Ab dem Schuljahr 2026/27 besteht für Grundschüler von der ersten bis zur vierten Klasse ein Rechtsanspruch auf Ganztagsbetreuung. Für viele Kommunen eine echte Herausforderung, weil sie ihre Grundschulen bedarfsgerecht ausbauen müssen.
Rechtsanspruch auf Ganztagsbetreuung im Kreis Ludwigsburg Förderung wird zum Glücksspiel
Fakt ist: Ab dem Schuljahr 2026/27 haben Kinder im Grundschulalter Anspruch auf Ganztagsbetreuung. Dass die Verteilung der Hilfsgelder nun dem Zufall überlassen werden soll, stellt Städte und Gemeinden vor Herausforderungen.
Dafür gibt es zwar Fördergelder: 380 Millionen Euro stellt das Land Baden-Württemberg zur Verfügung.
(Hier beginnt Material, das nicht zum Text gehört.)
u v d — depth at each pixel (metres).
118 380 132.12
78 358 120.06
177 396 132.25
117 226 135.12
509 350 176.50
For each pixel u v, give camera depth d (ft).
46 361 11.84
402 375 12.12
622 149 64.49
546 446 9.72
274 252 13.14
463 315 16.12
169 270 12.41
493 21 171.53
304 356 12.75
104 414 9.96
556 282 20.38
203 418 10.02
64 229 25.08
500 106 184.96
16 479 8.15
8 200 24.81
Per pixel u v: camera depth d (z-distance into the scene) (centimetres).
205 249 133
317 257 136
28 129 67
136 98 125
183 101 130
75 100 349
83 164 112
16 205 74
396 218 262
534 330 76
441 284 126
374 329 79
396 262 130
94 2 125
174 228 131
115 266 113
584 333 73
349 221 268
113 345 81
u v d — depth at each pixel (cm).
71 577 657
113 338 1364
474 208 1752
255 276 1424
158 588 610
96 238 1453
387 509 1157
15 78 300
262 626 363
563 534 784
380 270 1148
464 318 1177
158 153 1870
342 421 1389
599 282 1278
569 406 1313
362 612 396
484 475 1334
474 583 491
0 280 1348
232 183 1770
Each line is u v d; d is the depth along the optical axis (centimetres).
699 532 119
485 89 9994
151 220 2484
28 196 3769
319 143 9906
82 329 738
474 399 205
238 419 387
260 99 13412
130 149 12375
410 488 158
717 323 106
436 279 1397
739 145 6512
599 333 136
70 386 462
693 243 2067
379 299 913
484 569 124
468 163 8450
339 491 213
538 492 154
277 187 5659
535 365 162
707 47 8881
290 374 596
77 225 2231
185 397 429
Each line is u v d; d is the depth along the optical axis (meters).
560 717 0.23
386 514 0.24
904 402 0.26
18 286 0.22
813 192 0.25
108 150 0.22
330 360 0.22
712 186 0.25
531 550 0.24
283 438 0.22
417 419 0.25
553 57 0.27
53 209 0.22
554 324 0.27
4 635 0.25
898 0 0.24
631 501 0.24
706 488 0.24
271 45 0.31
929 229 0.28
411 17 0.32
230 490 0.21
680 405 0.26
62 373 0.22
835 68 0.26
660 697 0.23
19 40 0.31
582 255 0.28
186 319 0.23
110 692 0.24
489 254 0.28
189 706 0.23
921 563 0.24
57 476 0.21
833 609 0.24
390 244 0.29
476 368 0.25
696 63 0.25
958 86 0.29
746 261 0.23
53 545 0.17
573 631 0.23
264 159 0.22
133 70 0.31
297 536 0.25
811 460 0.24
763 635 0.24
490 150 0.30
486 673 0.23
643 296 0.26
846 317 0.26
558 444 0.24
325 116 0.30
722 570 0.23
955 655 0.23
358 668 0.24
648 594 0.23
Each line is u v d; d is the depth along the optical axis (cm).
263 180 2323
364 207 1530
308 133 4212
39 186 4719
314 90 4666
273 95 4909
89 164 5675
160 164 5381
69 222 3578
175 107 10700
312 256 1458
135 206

Bis zum 22. April sind allerdings schon Abträge über 1,2 Milliarden Euro eingegangen. Diese wurden beim Regierungspräsidium Stuttgart (RPS) bislang nach dem Windhundprinzip bearbeitet, das heißt nach Eingang des Antrags. Laut RPS soll nun ein zusätzliches Los über die Förderung entscheiden. Was bedeutet das für die Kommunen im Landkreis Ludwigsburg? Die BZ hat nachgefragt.
Mehrere Anträge auf Förderung
Wie Anette Hochmuth vom Presseamt Bietigheim-Bissingen erklärt, sind drei von fünf Grundschulen in der Stadt bereits Ganztagsschulen in Wahlform. Weiterhin sind an allen Grundschulen Betreuungsangebote, wie die Kernzeitbetreuung, vorhanden.
Bietigheim-Bissingen hat zudem mehrere Anträge auf Zuschüsse aus dem Förderprogramm gestellt. „Die Unsicherheit einer Berücksichtigung und die Auswahl per Los wird auch bei uns beklagt“, sagt Hochmuth. Die Stadt wird demnach Maßnahmen prüfen, beziehungsweise hat dies bereits getan, um deren Umsetzung dennoch zu realisieren.
Durch die bereits vorhandenen Betreuungsangebote werden bereits städtische Beschäftigte zur Betreuung eingesetzt. Diese Mitarbeiter sollen dann weiterhin in der Ganztagsbetreuung eingesetzt werden. Der Personalbedarf wird anhand der Anmeldezahlen zur Schulkindbetreuung der Personalbedarf stetig angepasst, so Hochmuth. Es sei aber nicht möglich, alle zusätzlich benötigten Stellen sofort zu besetzen. „Wir blicken dem Rechtsanspruch dennoch optimistisch entgegen“, sagt sie. Allerdings seien die Gewinnung von Personal und die finanzielle Unsicherheit bei den Fördermitteln weiterhin eine Herausforderung für die Stadt.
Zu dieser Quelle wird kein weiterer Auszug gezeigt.